Researchers at The University of Manchester have discovered that atomically thin micas are excellent proton conductors.
Atomically thin micas are commonly found in soil and could pose an important application in the use of 2D materials for fuel cells and other hydrogen-related technologies.
Researchers Professor Andre Geim and Dr Marcelo Lozada-Hidalgo of The University of Manchester have previously discovered that materials like graphene are highly permeable to protons, nuclei of hydrogen atoms. Alternatively, other 2D materials such as molybdenum sulphide (MoS2), which is just three atoms thick, is completely impermeable to protons. These findings resulted in researchers concluding that only one-atom thick crystals could be permeable to protons.

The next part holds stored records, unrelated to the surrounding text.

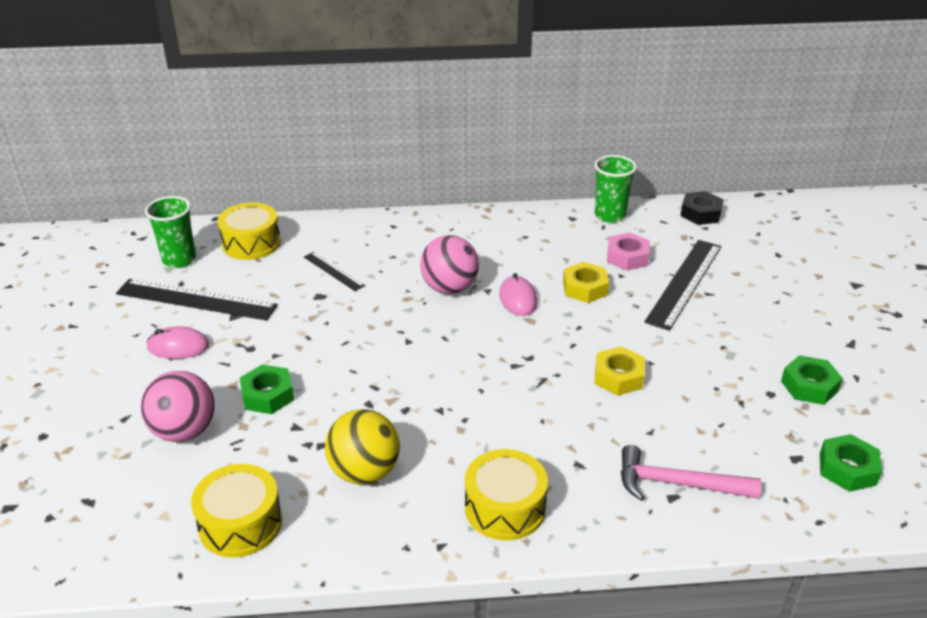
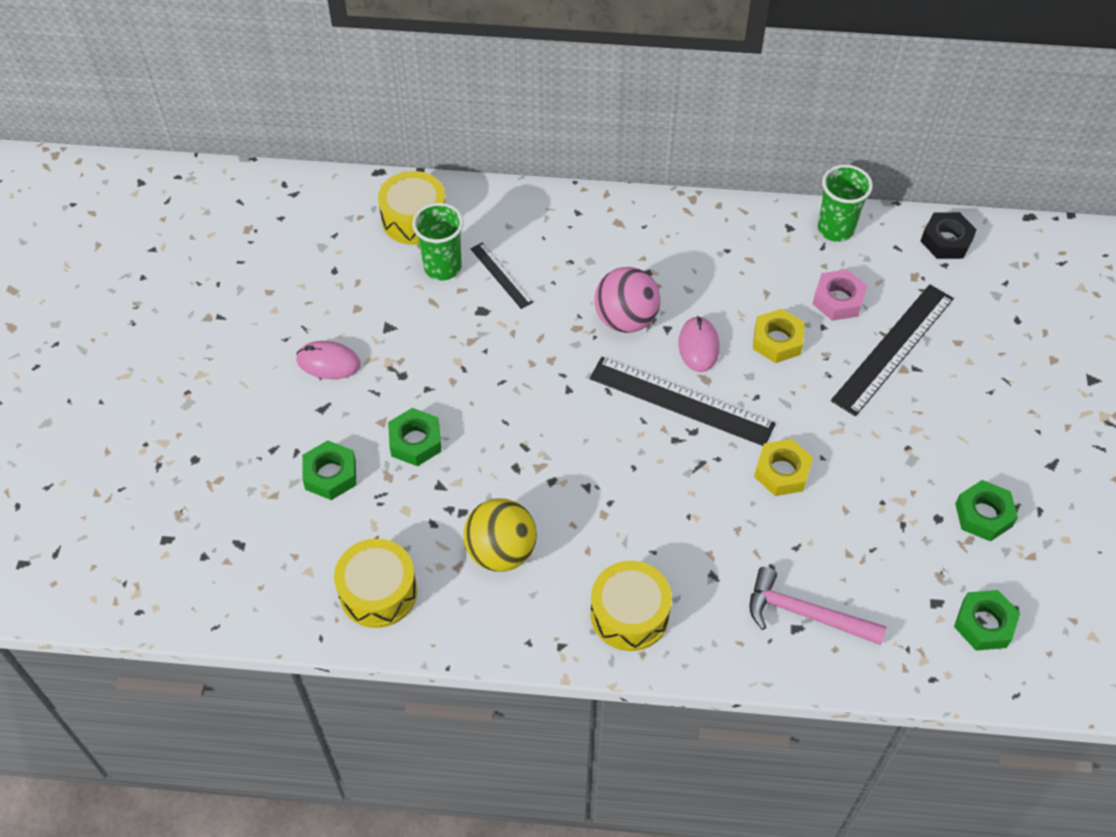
camera: 10 degrees right, 20 degrees up
(179, 259) = (333, 234): green cup -> green cup (442, 267)
(184, 431) = (330, 475): pink ball -> green nut
(196, 299) = (349, 297): black ruler -> black ruler (681, 401)

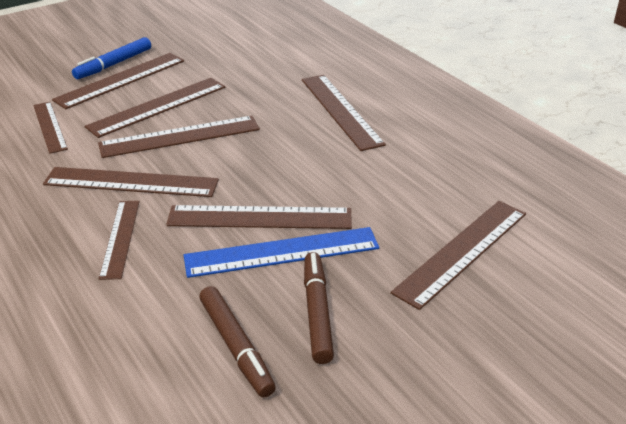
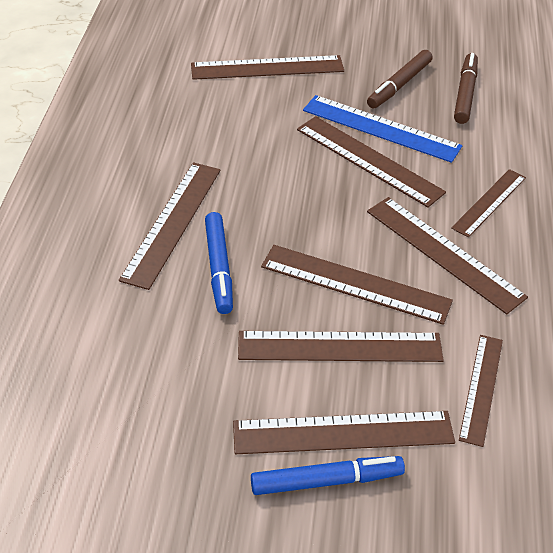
camera: 140 degrees left, 10 degrees up
(277, 105) = (219, 267): none -> blue marker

The new research from The University of Manchester shows that protons can permeate through few-layered micas despite micas being ten times thicker that graphene. When the layers of micas are isolated it increases the permeability, making the micas layer 100 times more permeable to the protons of graphene.

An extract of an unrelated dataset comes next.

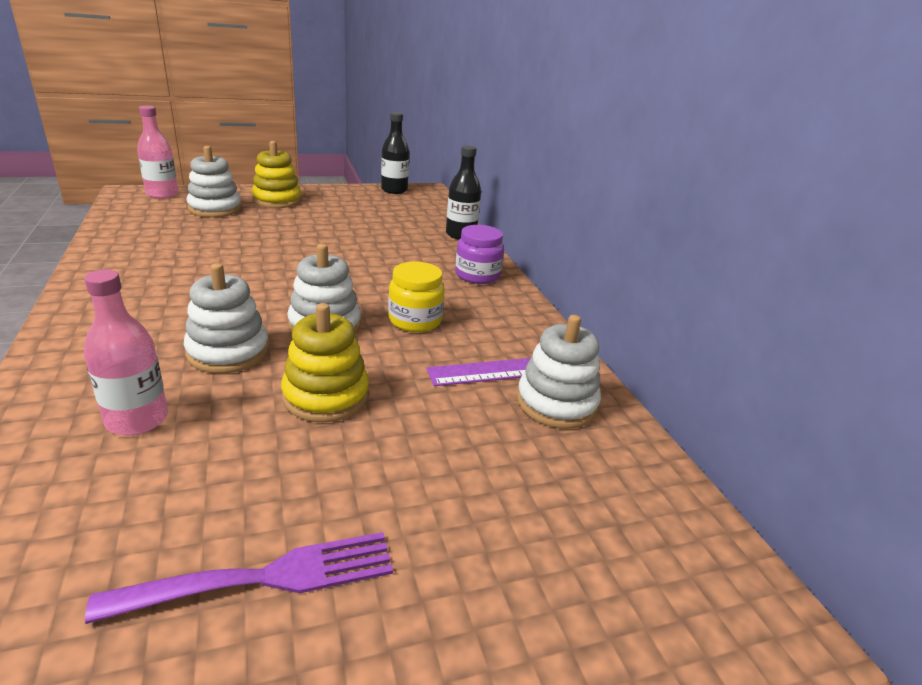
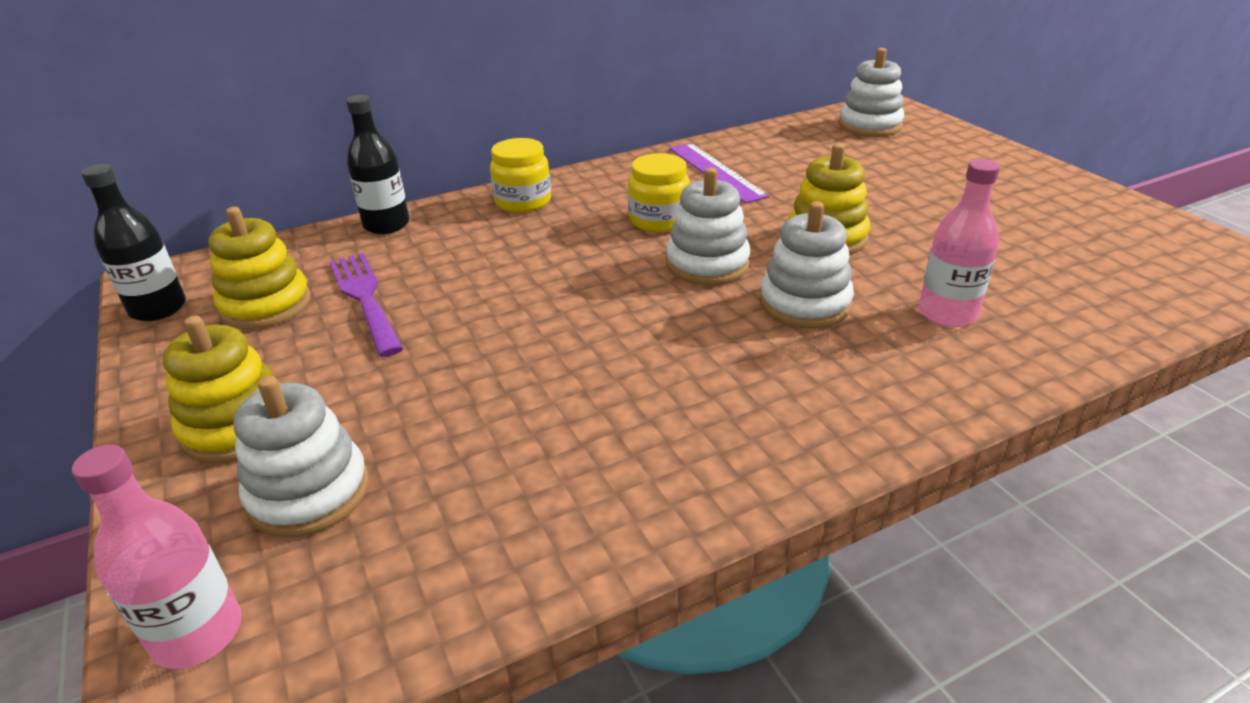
camera: 95 degrees left, 5 degrees up
(264, 578) = (1013, 218): purple fork -> purple fork (365, 298)
(380, 207) = (266, 305): none -> yellow stacking toy
(477, 275) = (523, 202): purple jar -> yellow jar
(556, 403) = (749, 153): white stacking toy -> white stacking toy (870, 126)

Lucas Mogg, a PhD student on the project and the first author of the paper said: “We found that proton conductivity in atomically-thin micas is 10 to 100 times higher than in graphene. It is encouraging because graphene is already being considered as a promising proton conducting material. Our results show micas could be even more promising – not least because they are abundant and inexpensive.”

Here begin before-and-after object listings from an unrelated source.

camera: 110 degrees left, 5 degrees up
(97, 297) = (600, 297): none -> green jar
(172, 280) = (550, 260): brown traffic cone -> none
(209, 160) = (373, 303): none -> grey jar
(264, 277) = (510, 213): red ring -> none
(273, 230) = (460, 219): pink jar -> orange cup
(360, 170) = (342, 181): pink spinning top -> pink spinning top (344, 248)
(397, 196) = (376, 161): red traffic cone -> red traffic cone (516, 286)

Professor Andre Geim said: “The result also implies that many other 2D materials could be turned into proton conductors. Our strategy is not limited to protons or micas. Many more 2D crystals with atomic-scale channels similar to those in micas could be explored, hopefully bringing unexpected phenomena and new applications in the field of proton and ionic conductors.”
Dr Marcelo Lozada-Hidalgo said: “There is a lack of proton-conducting materials that can reliably operate between 100°C and 500°C. However, this is the sweet spot temperature range for optimum operation of fuel cells and other hydrogen technologies. Atomically-thin micas work rather well in this temperature range – they merit attention from this perspective.”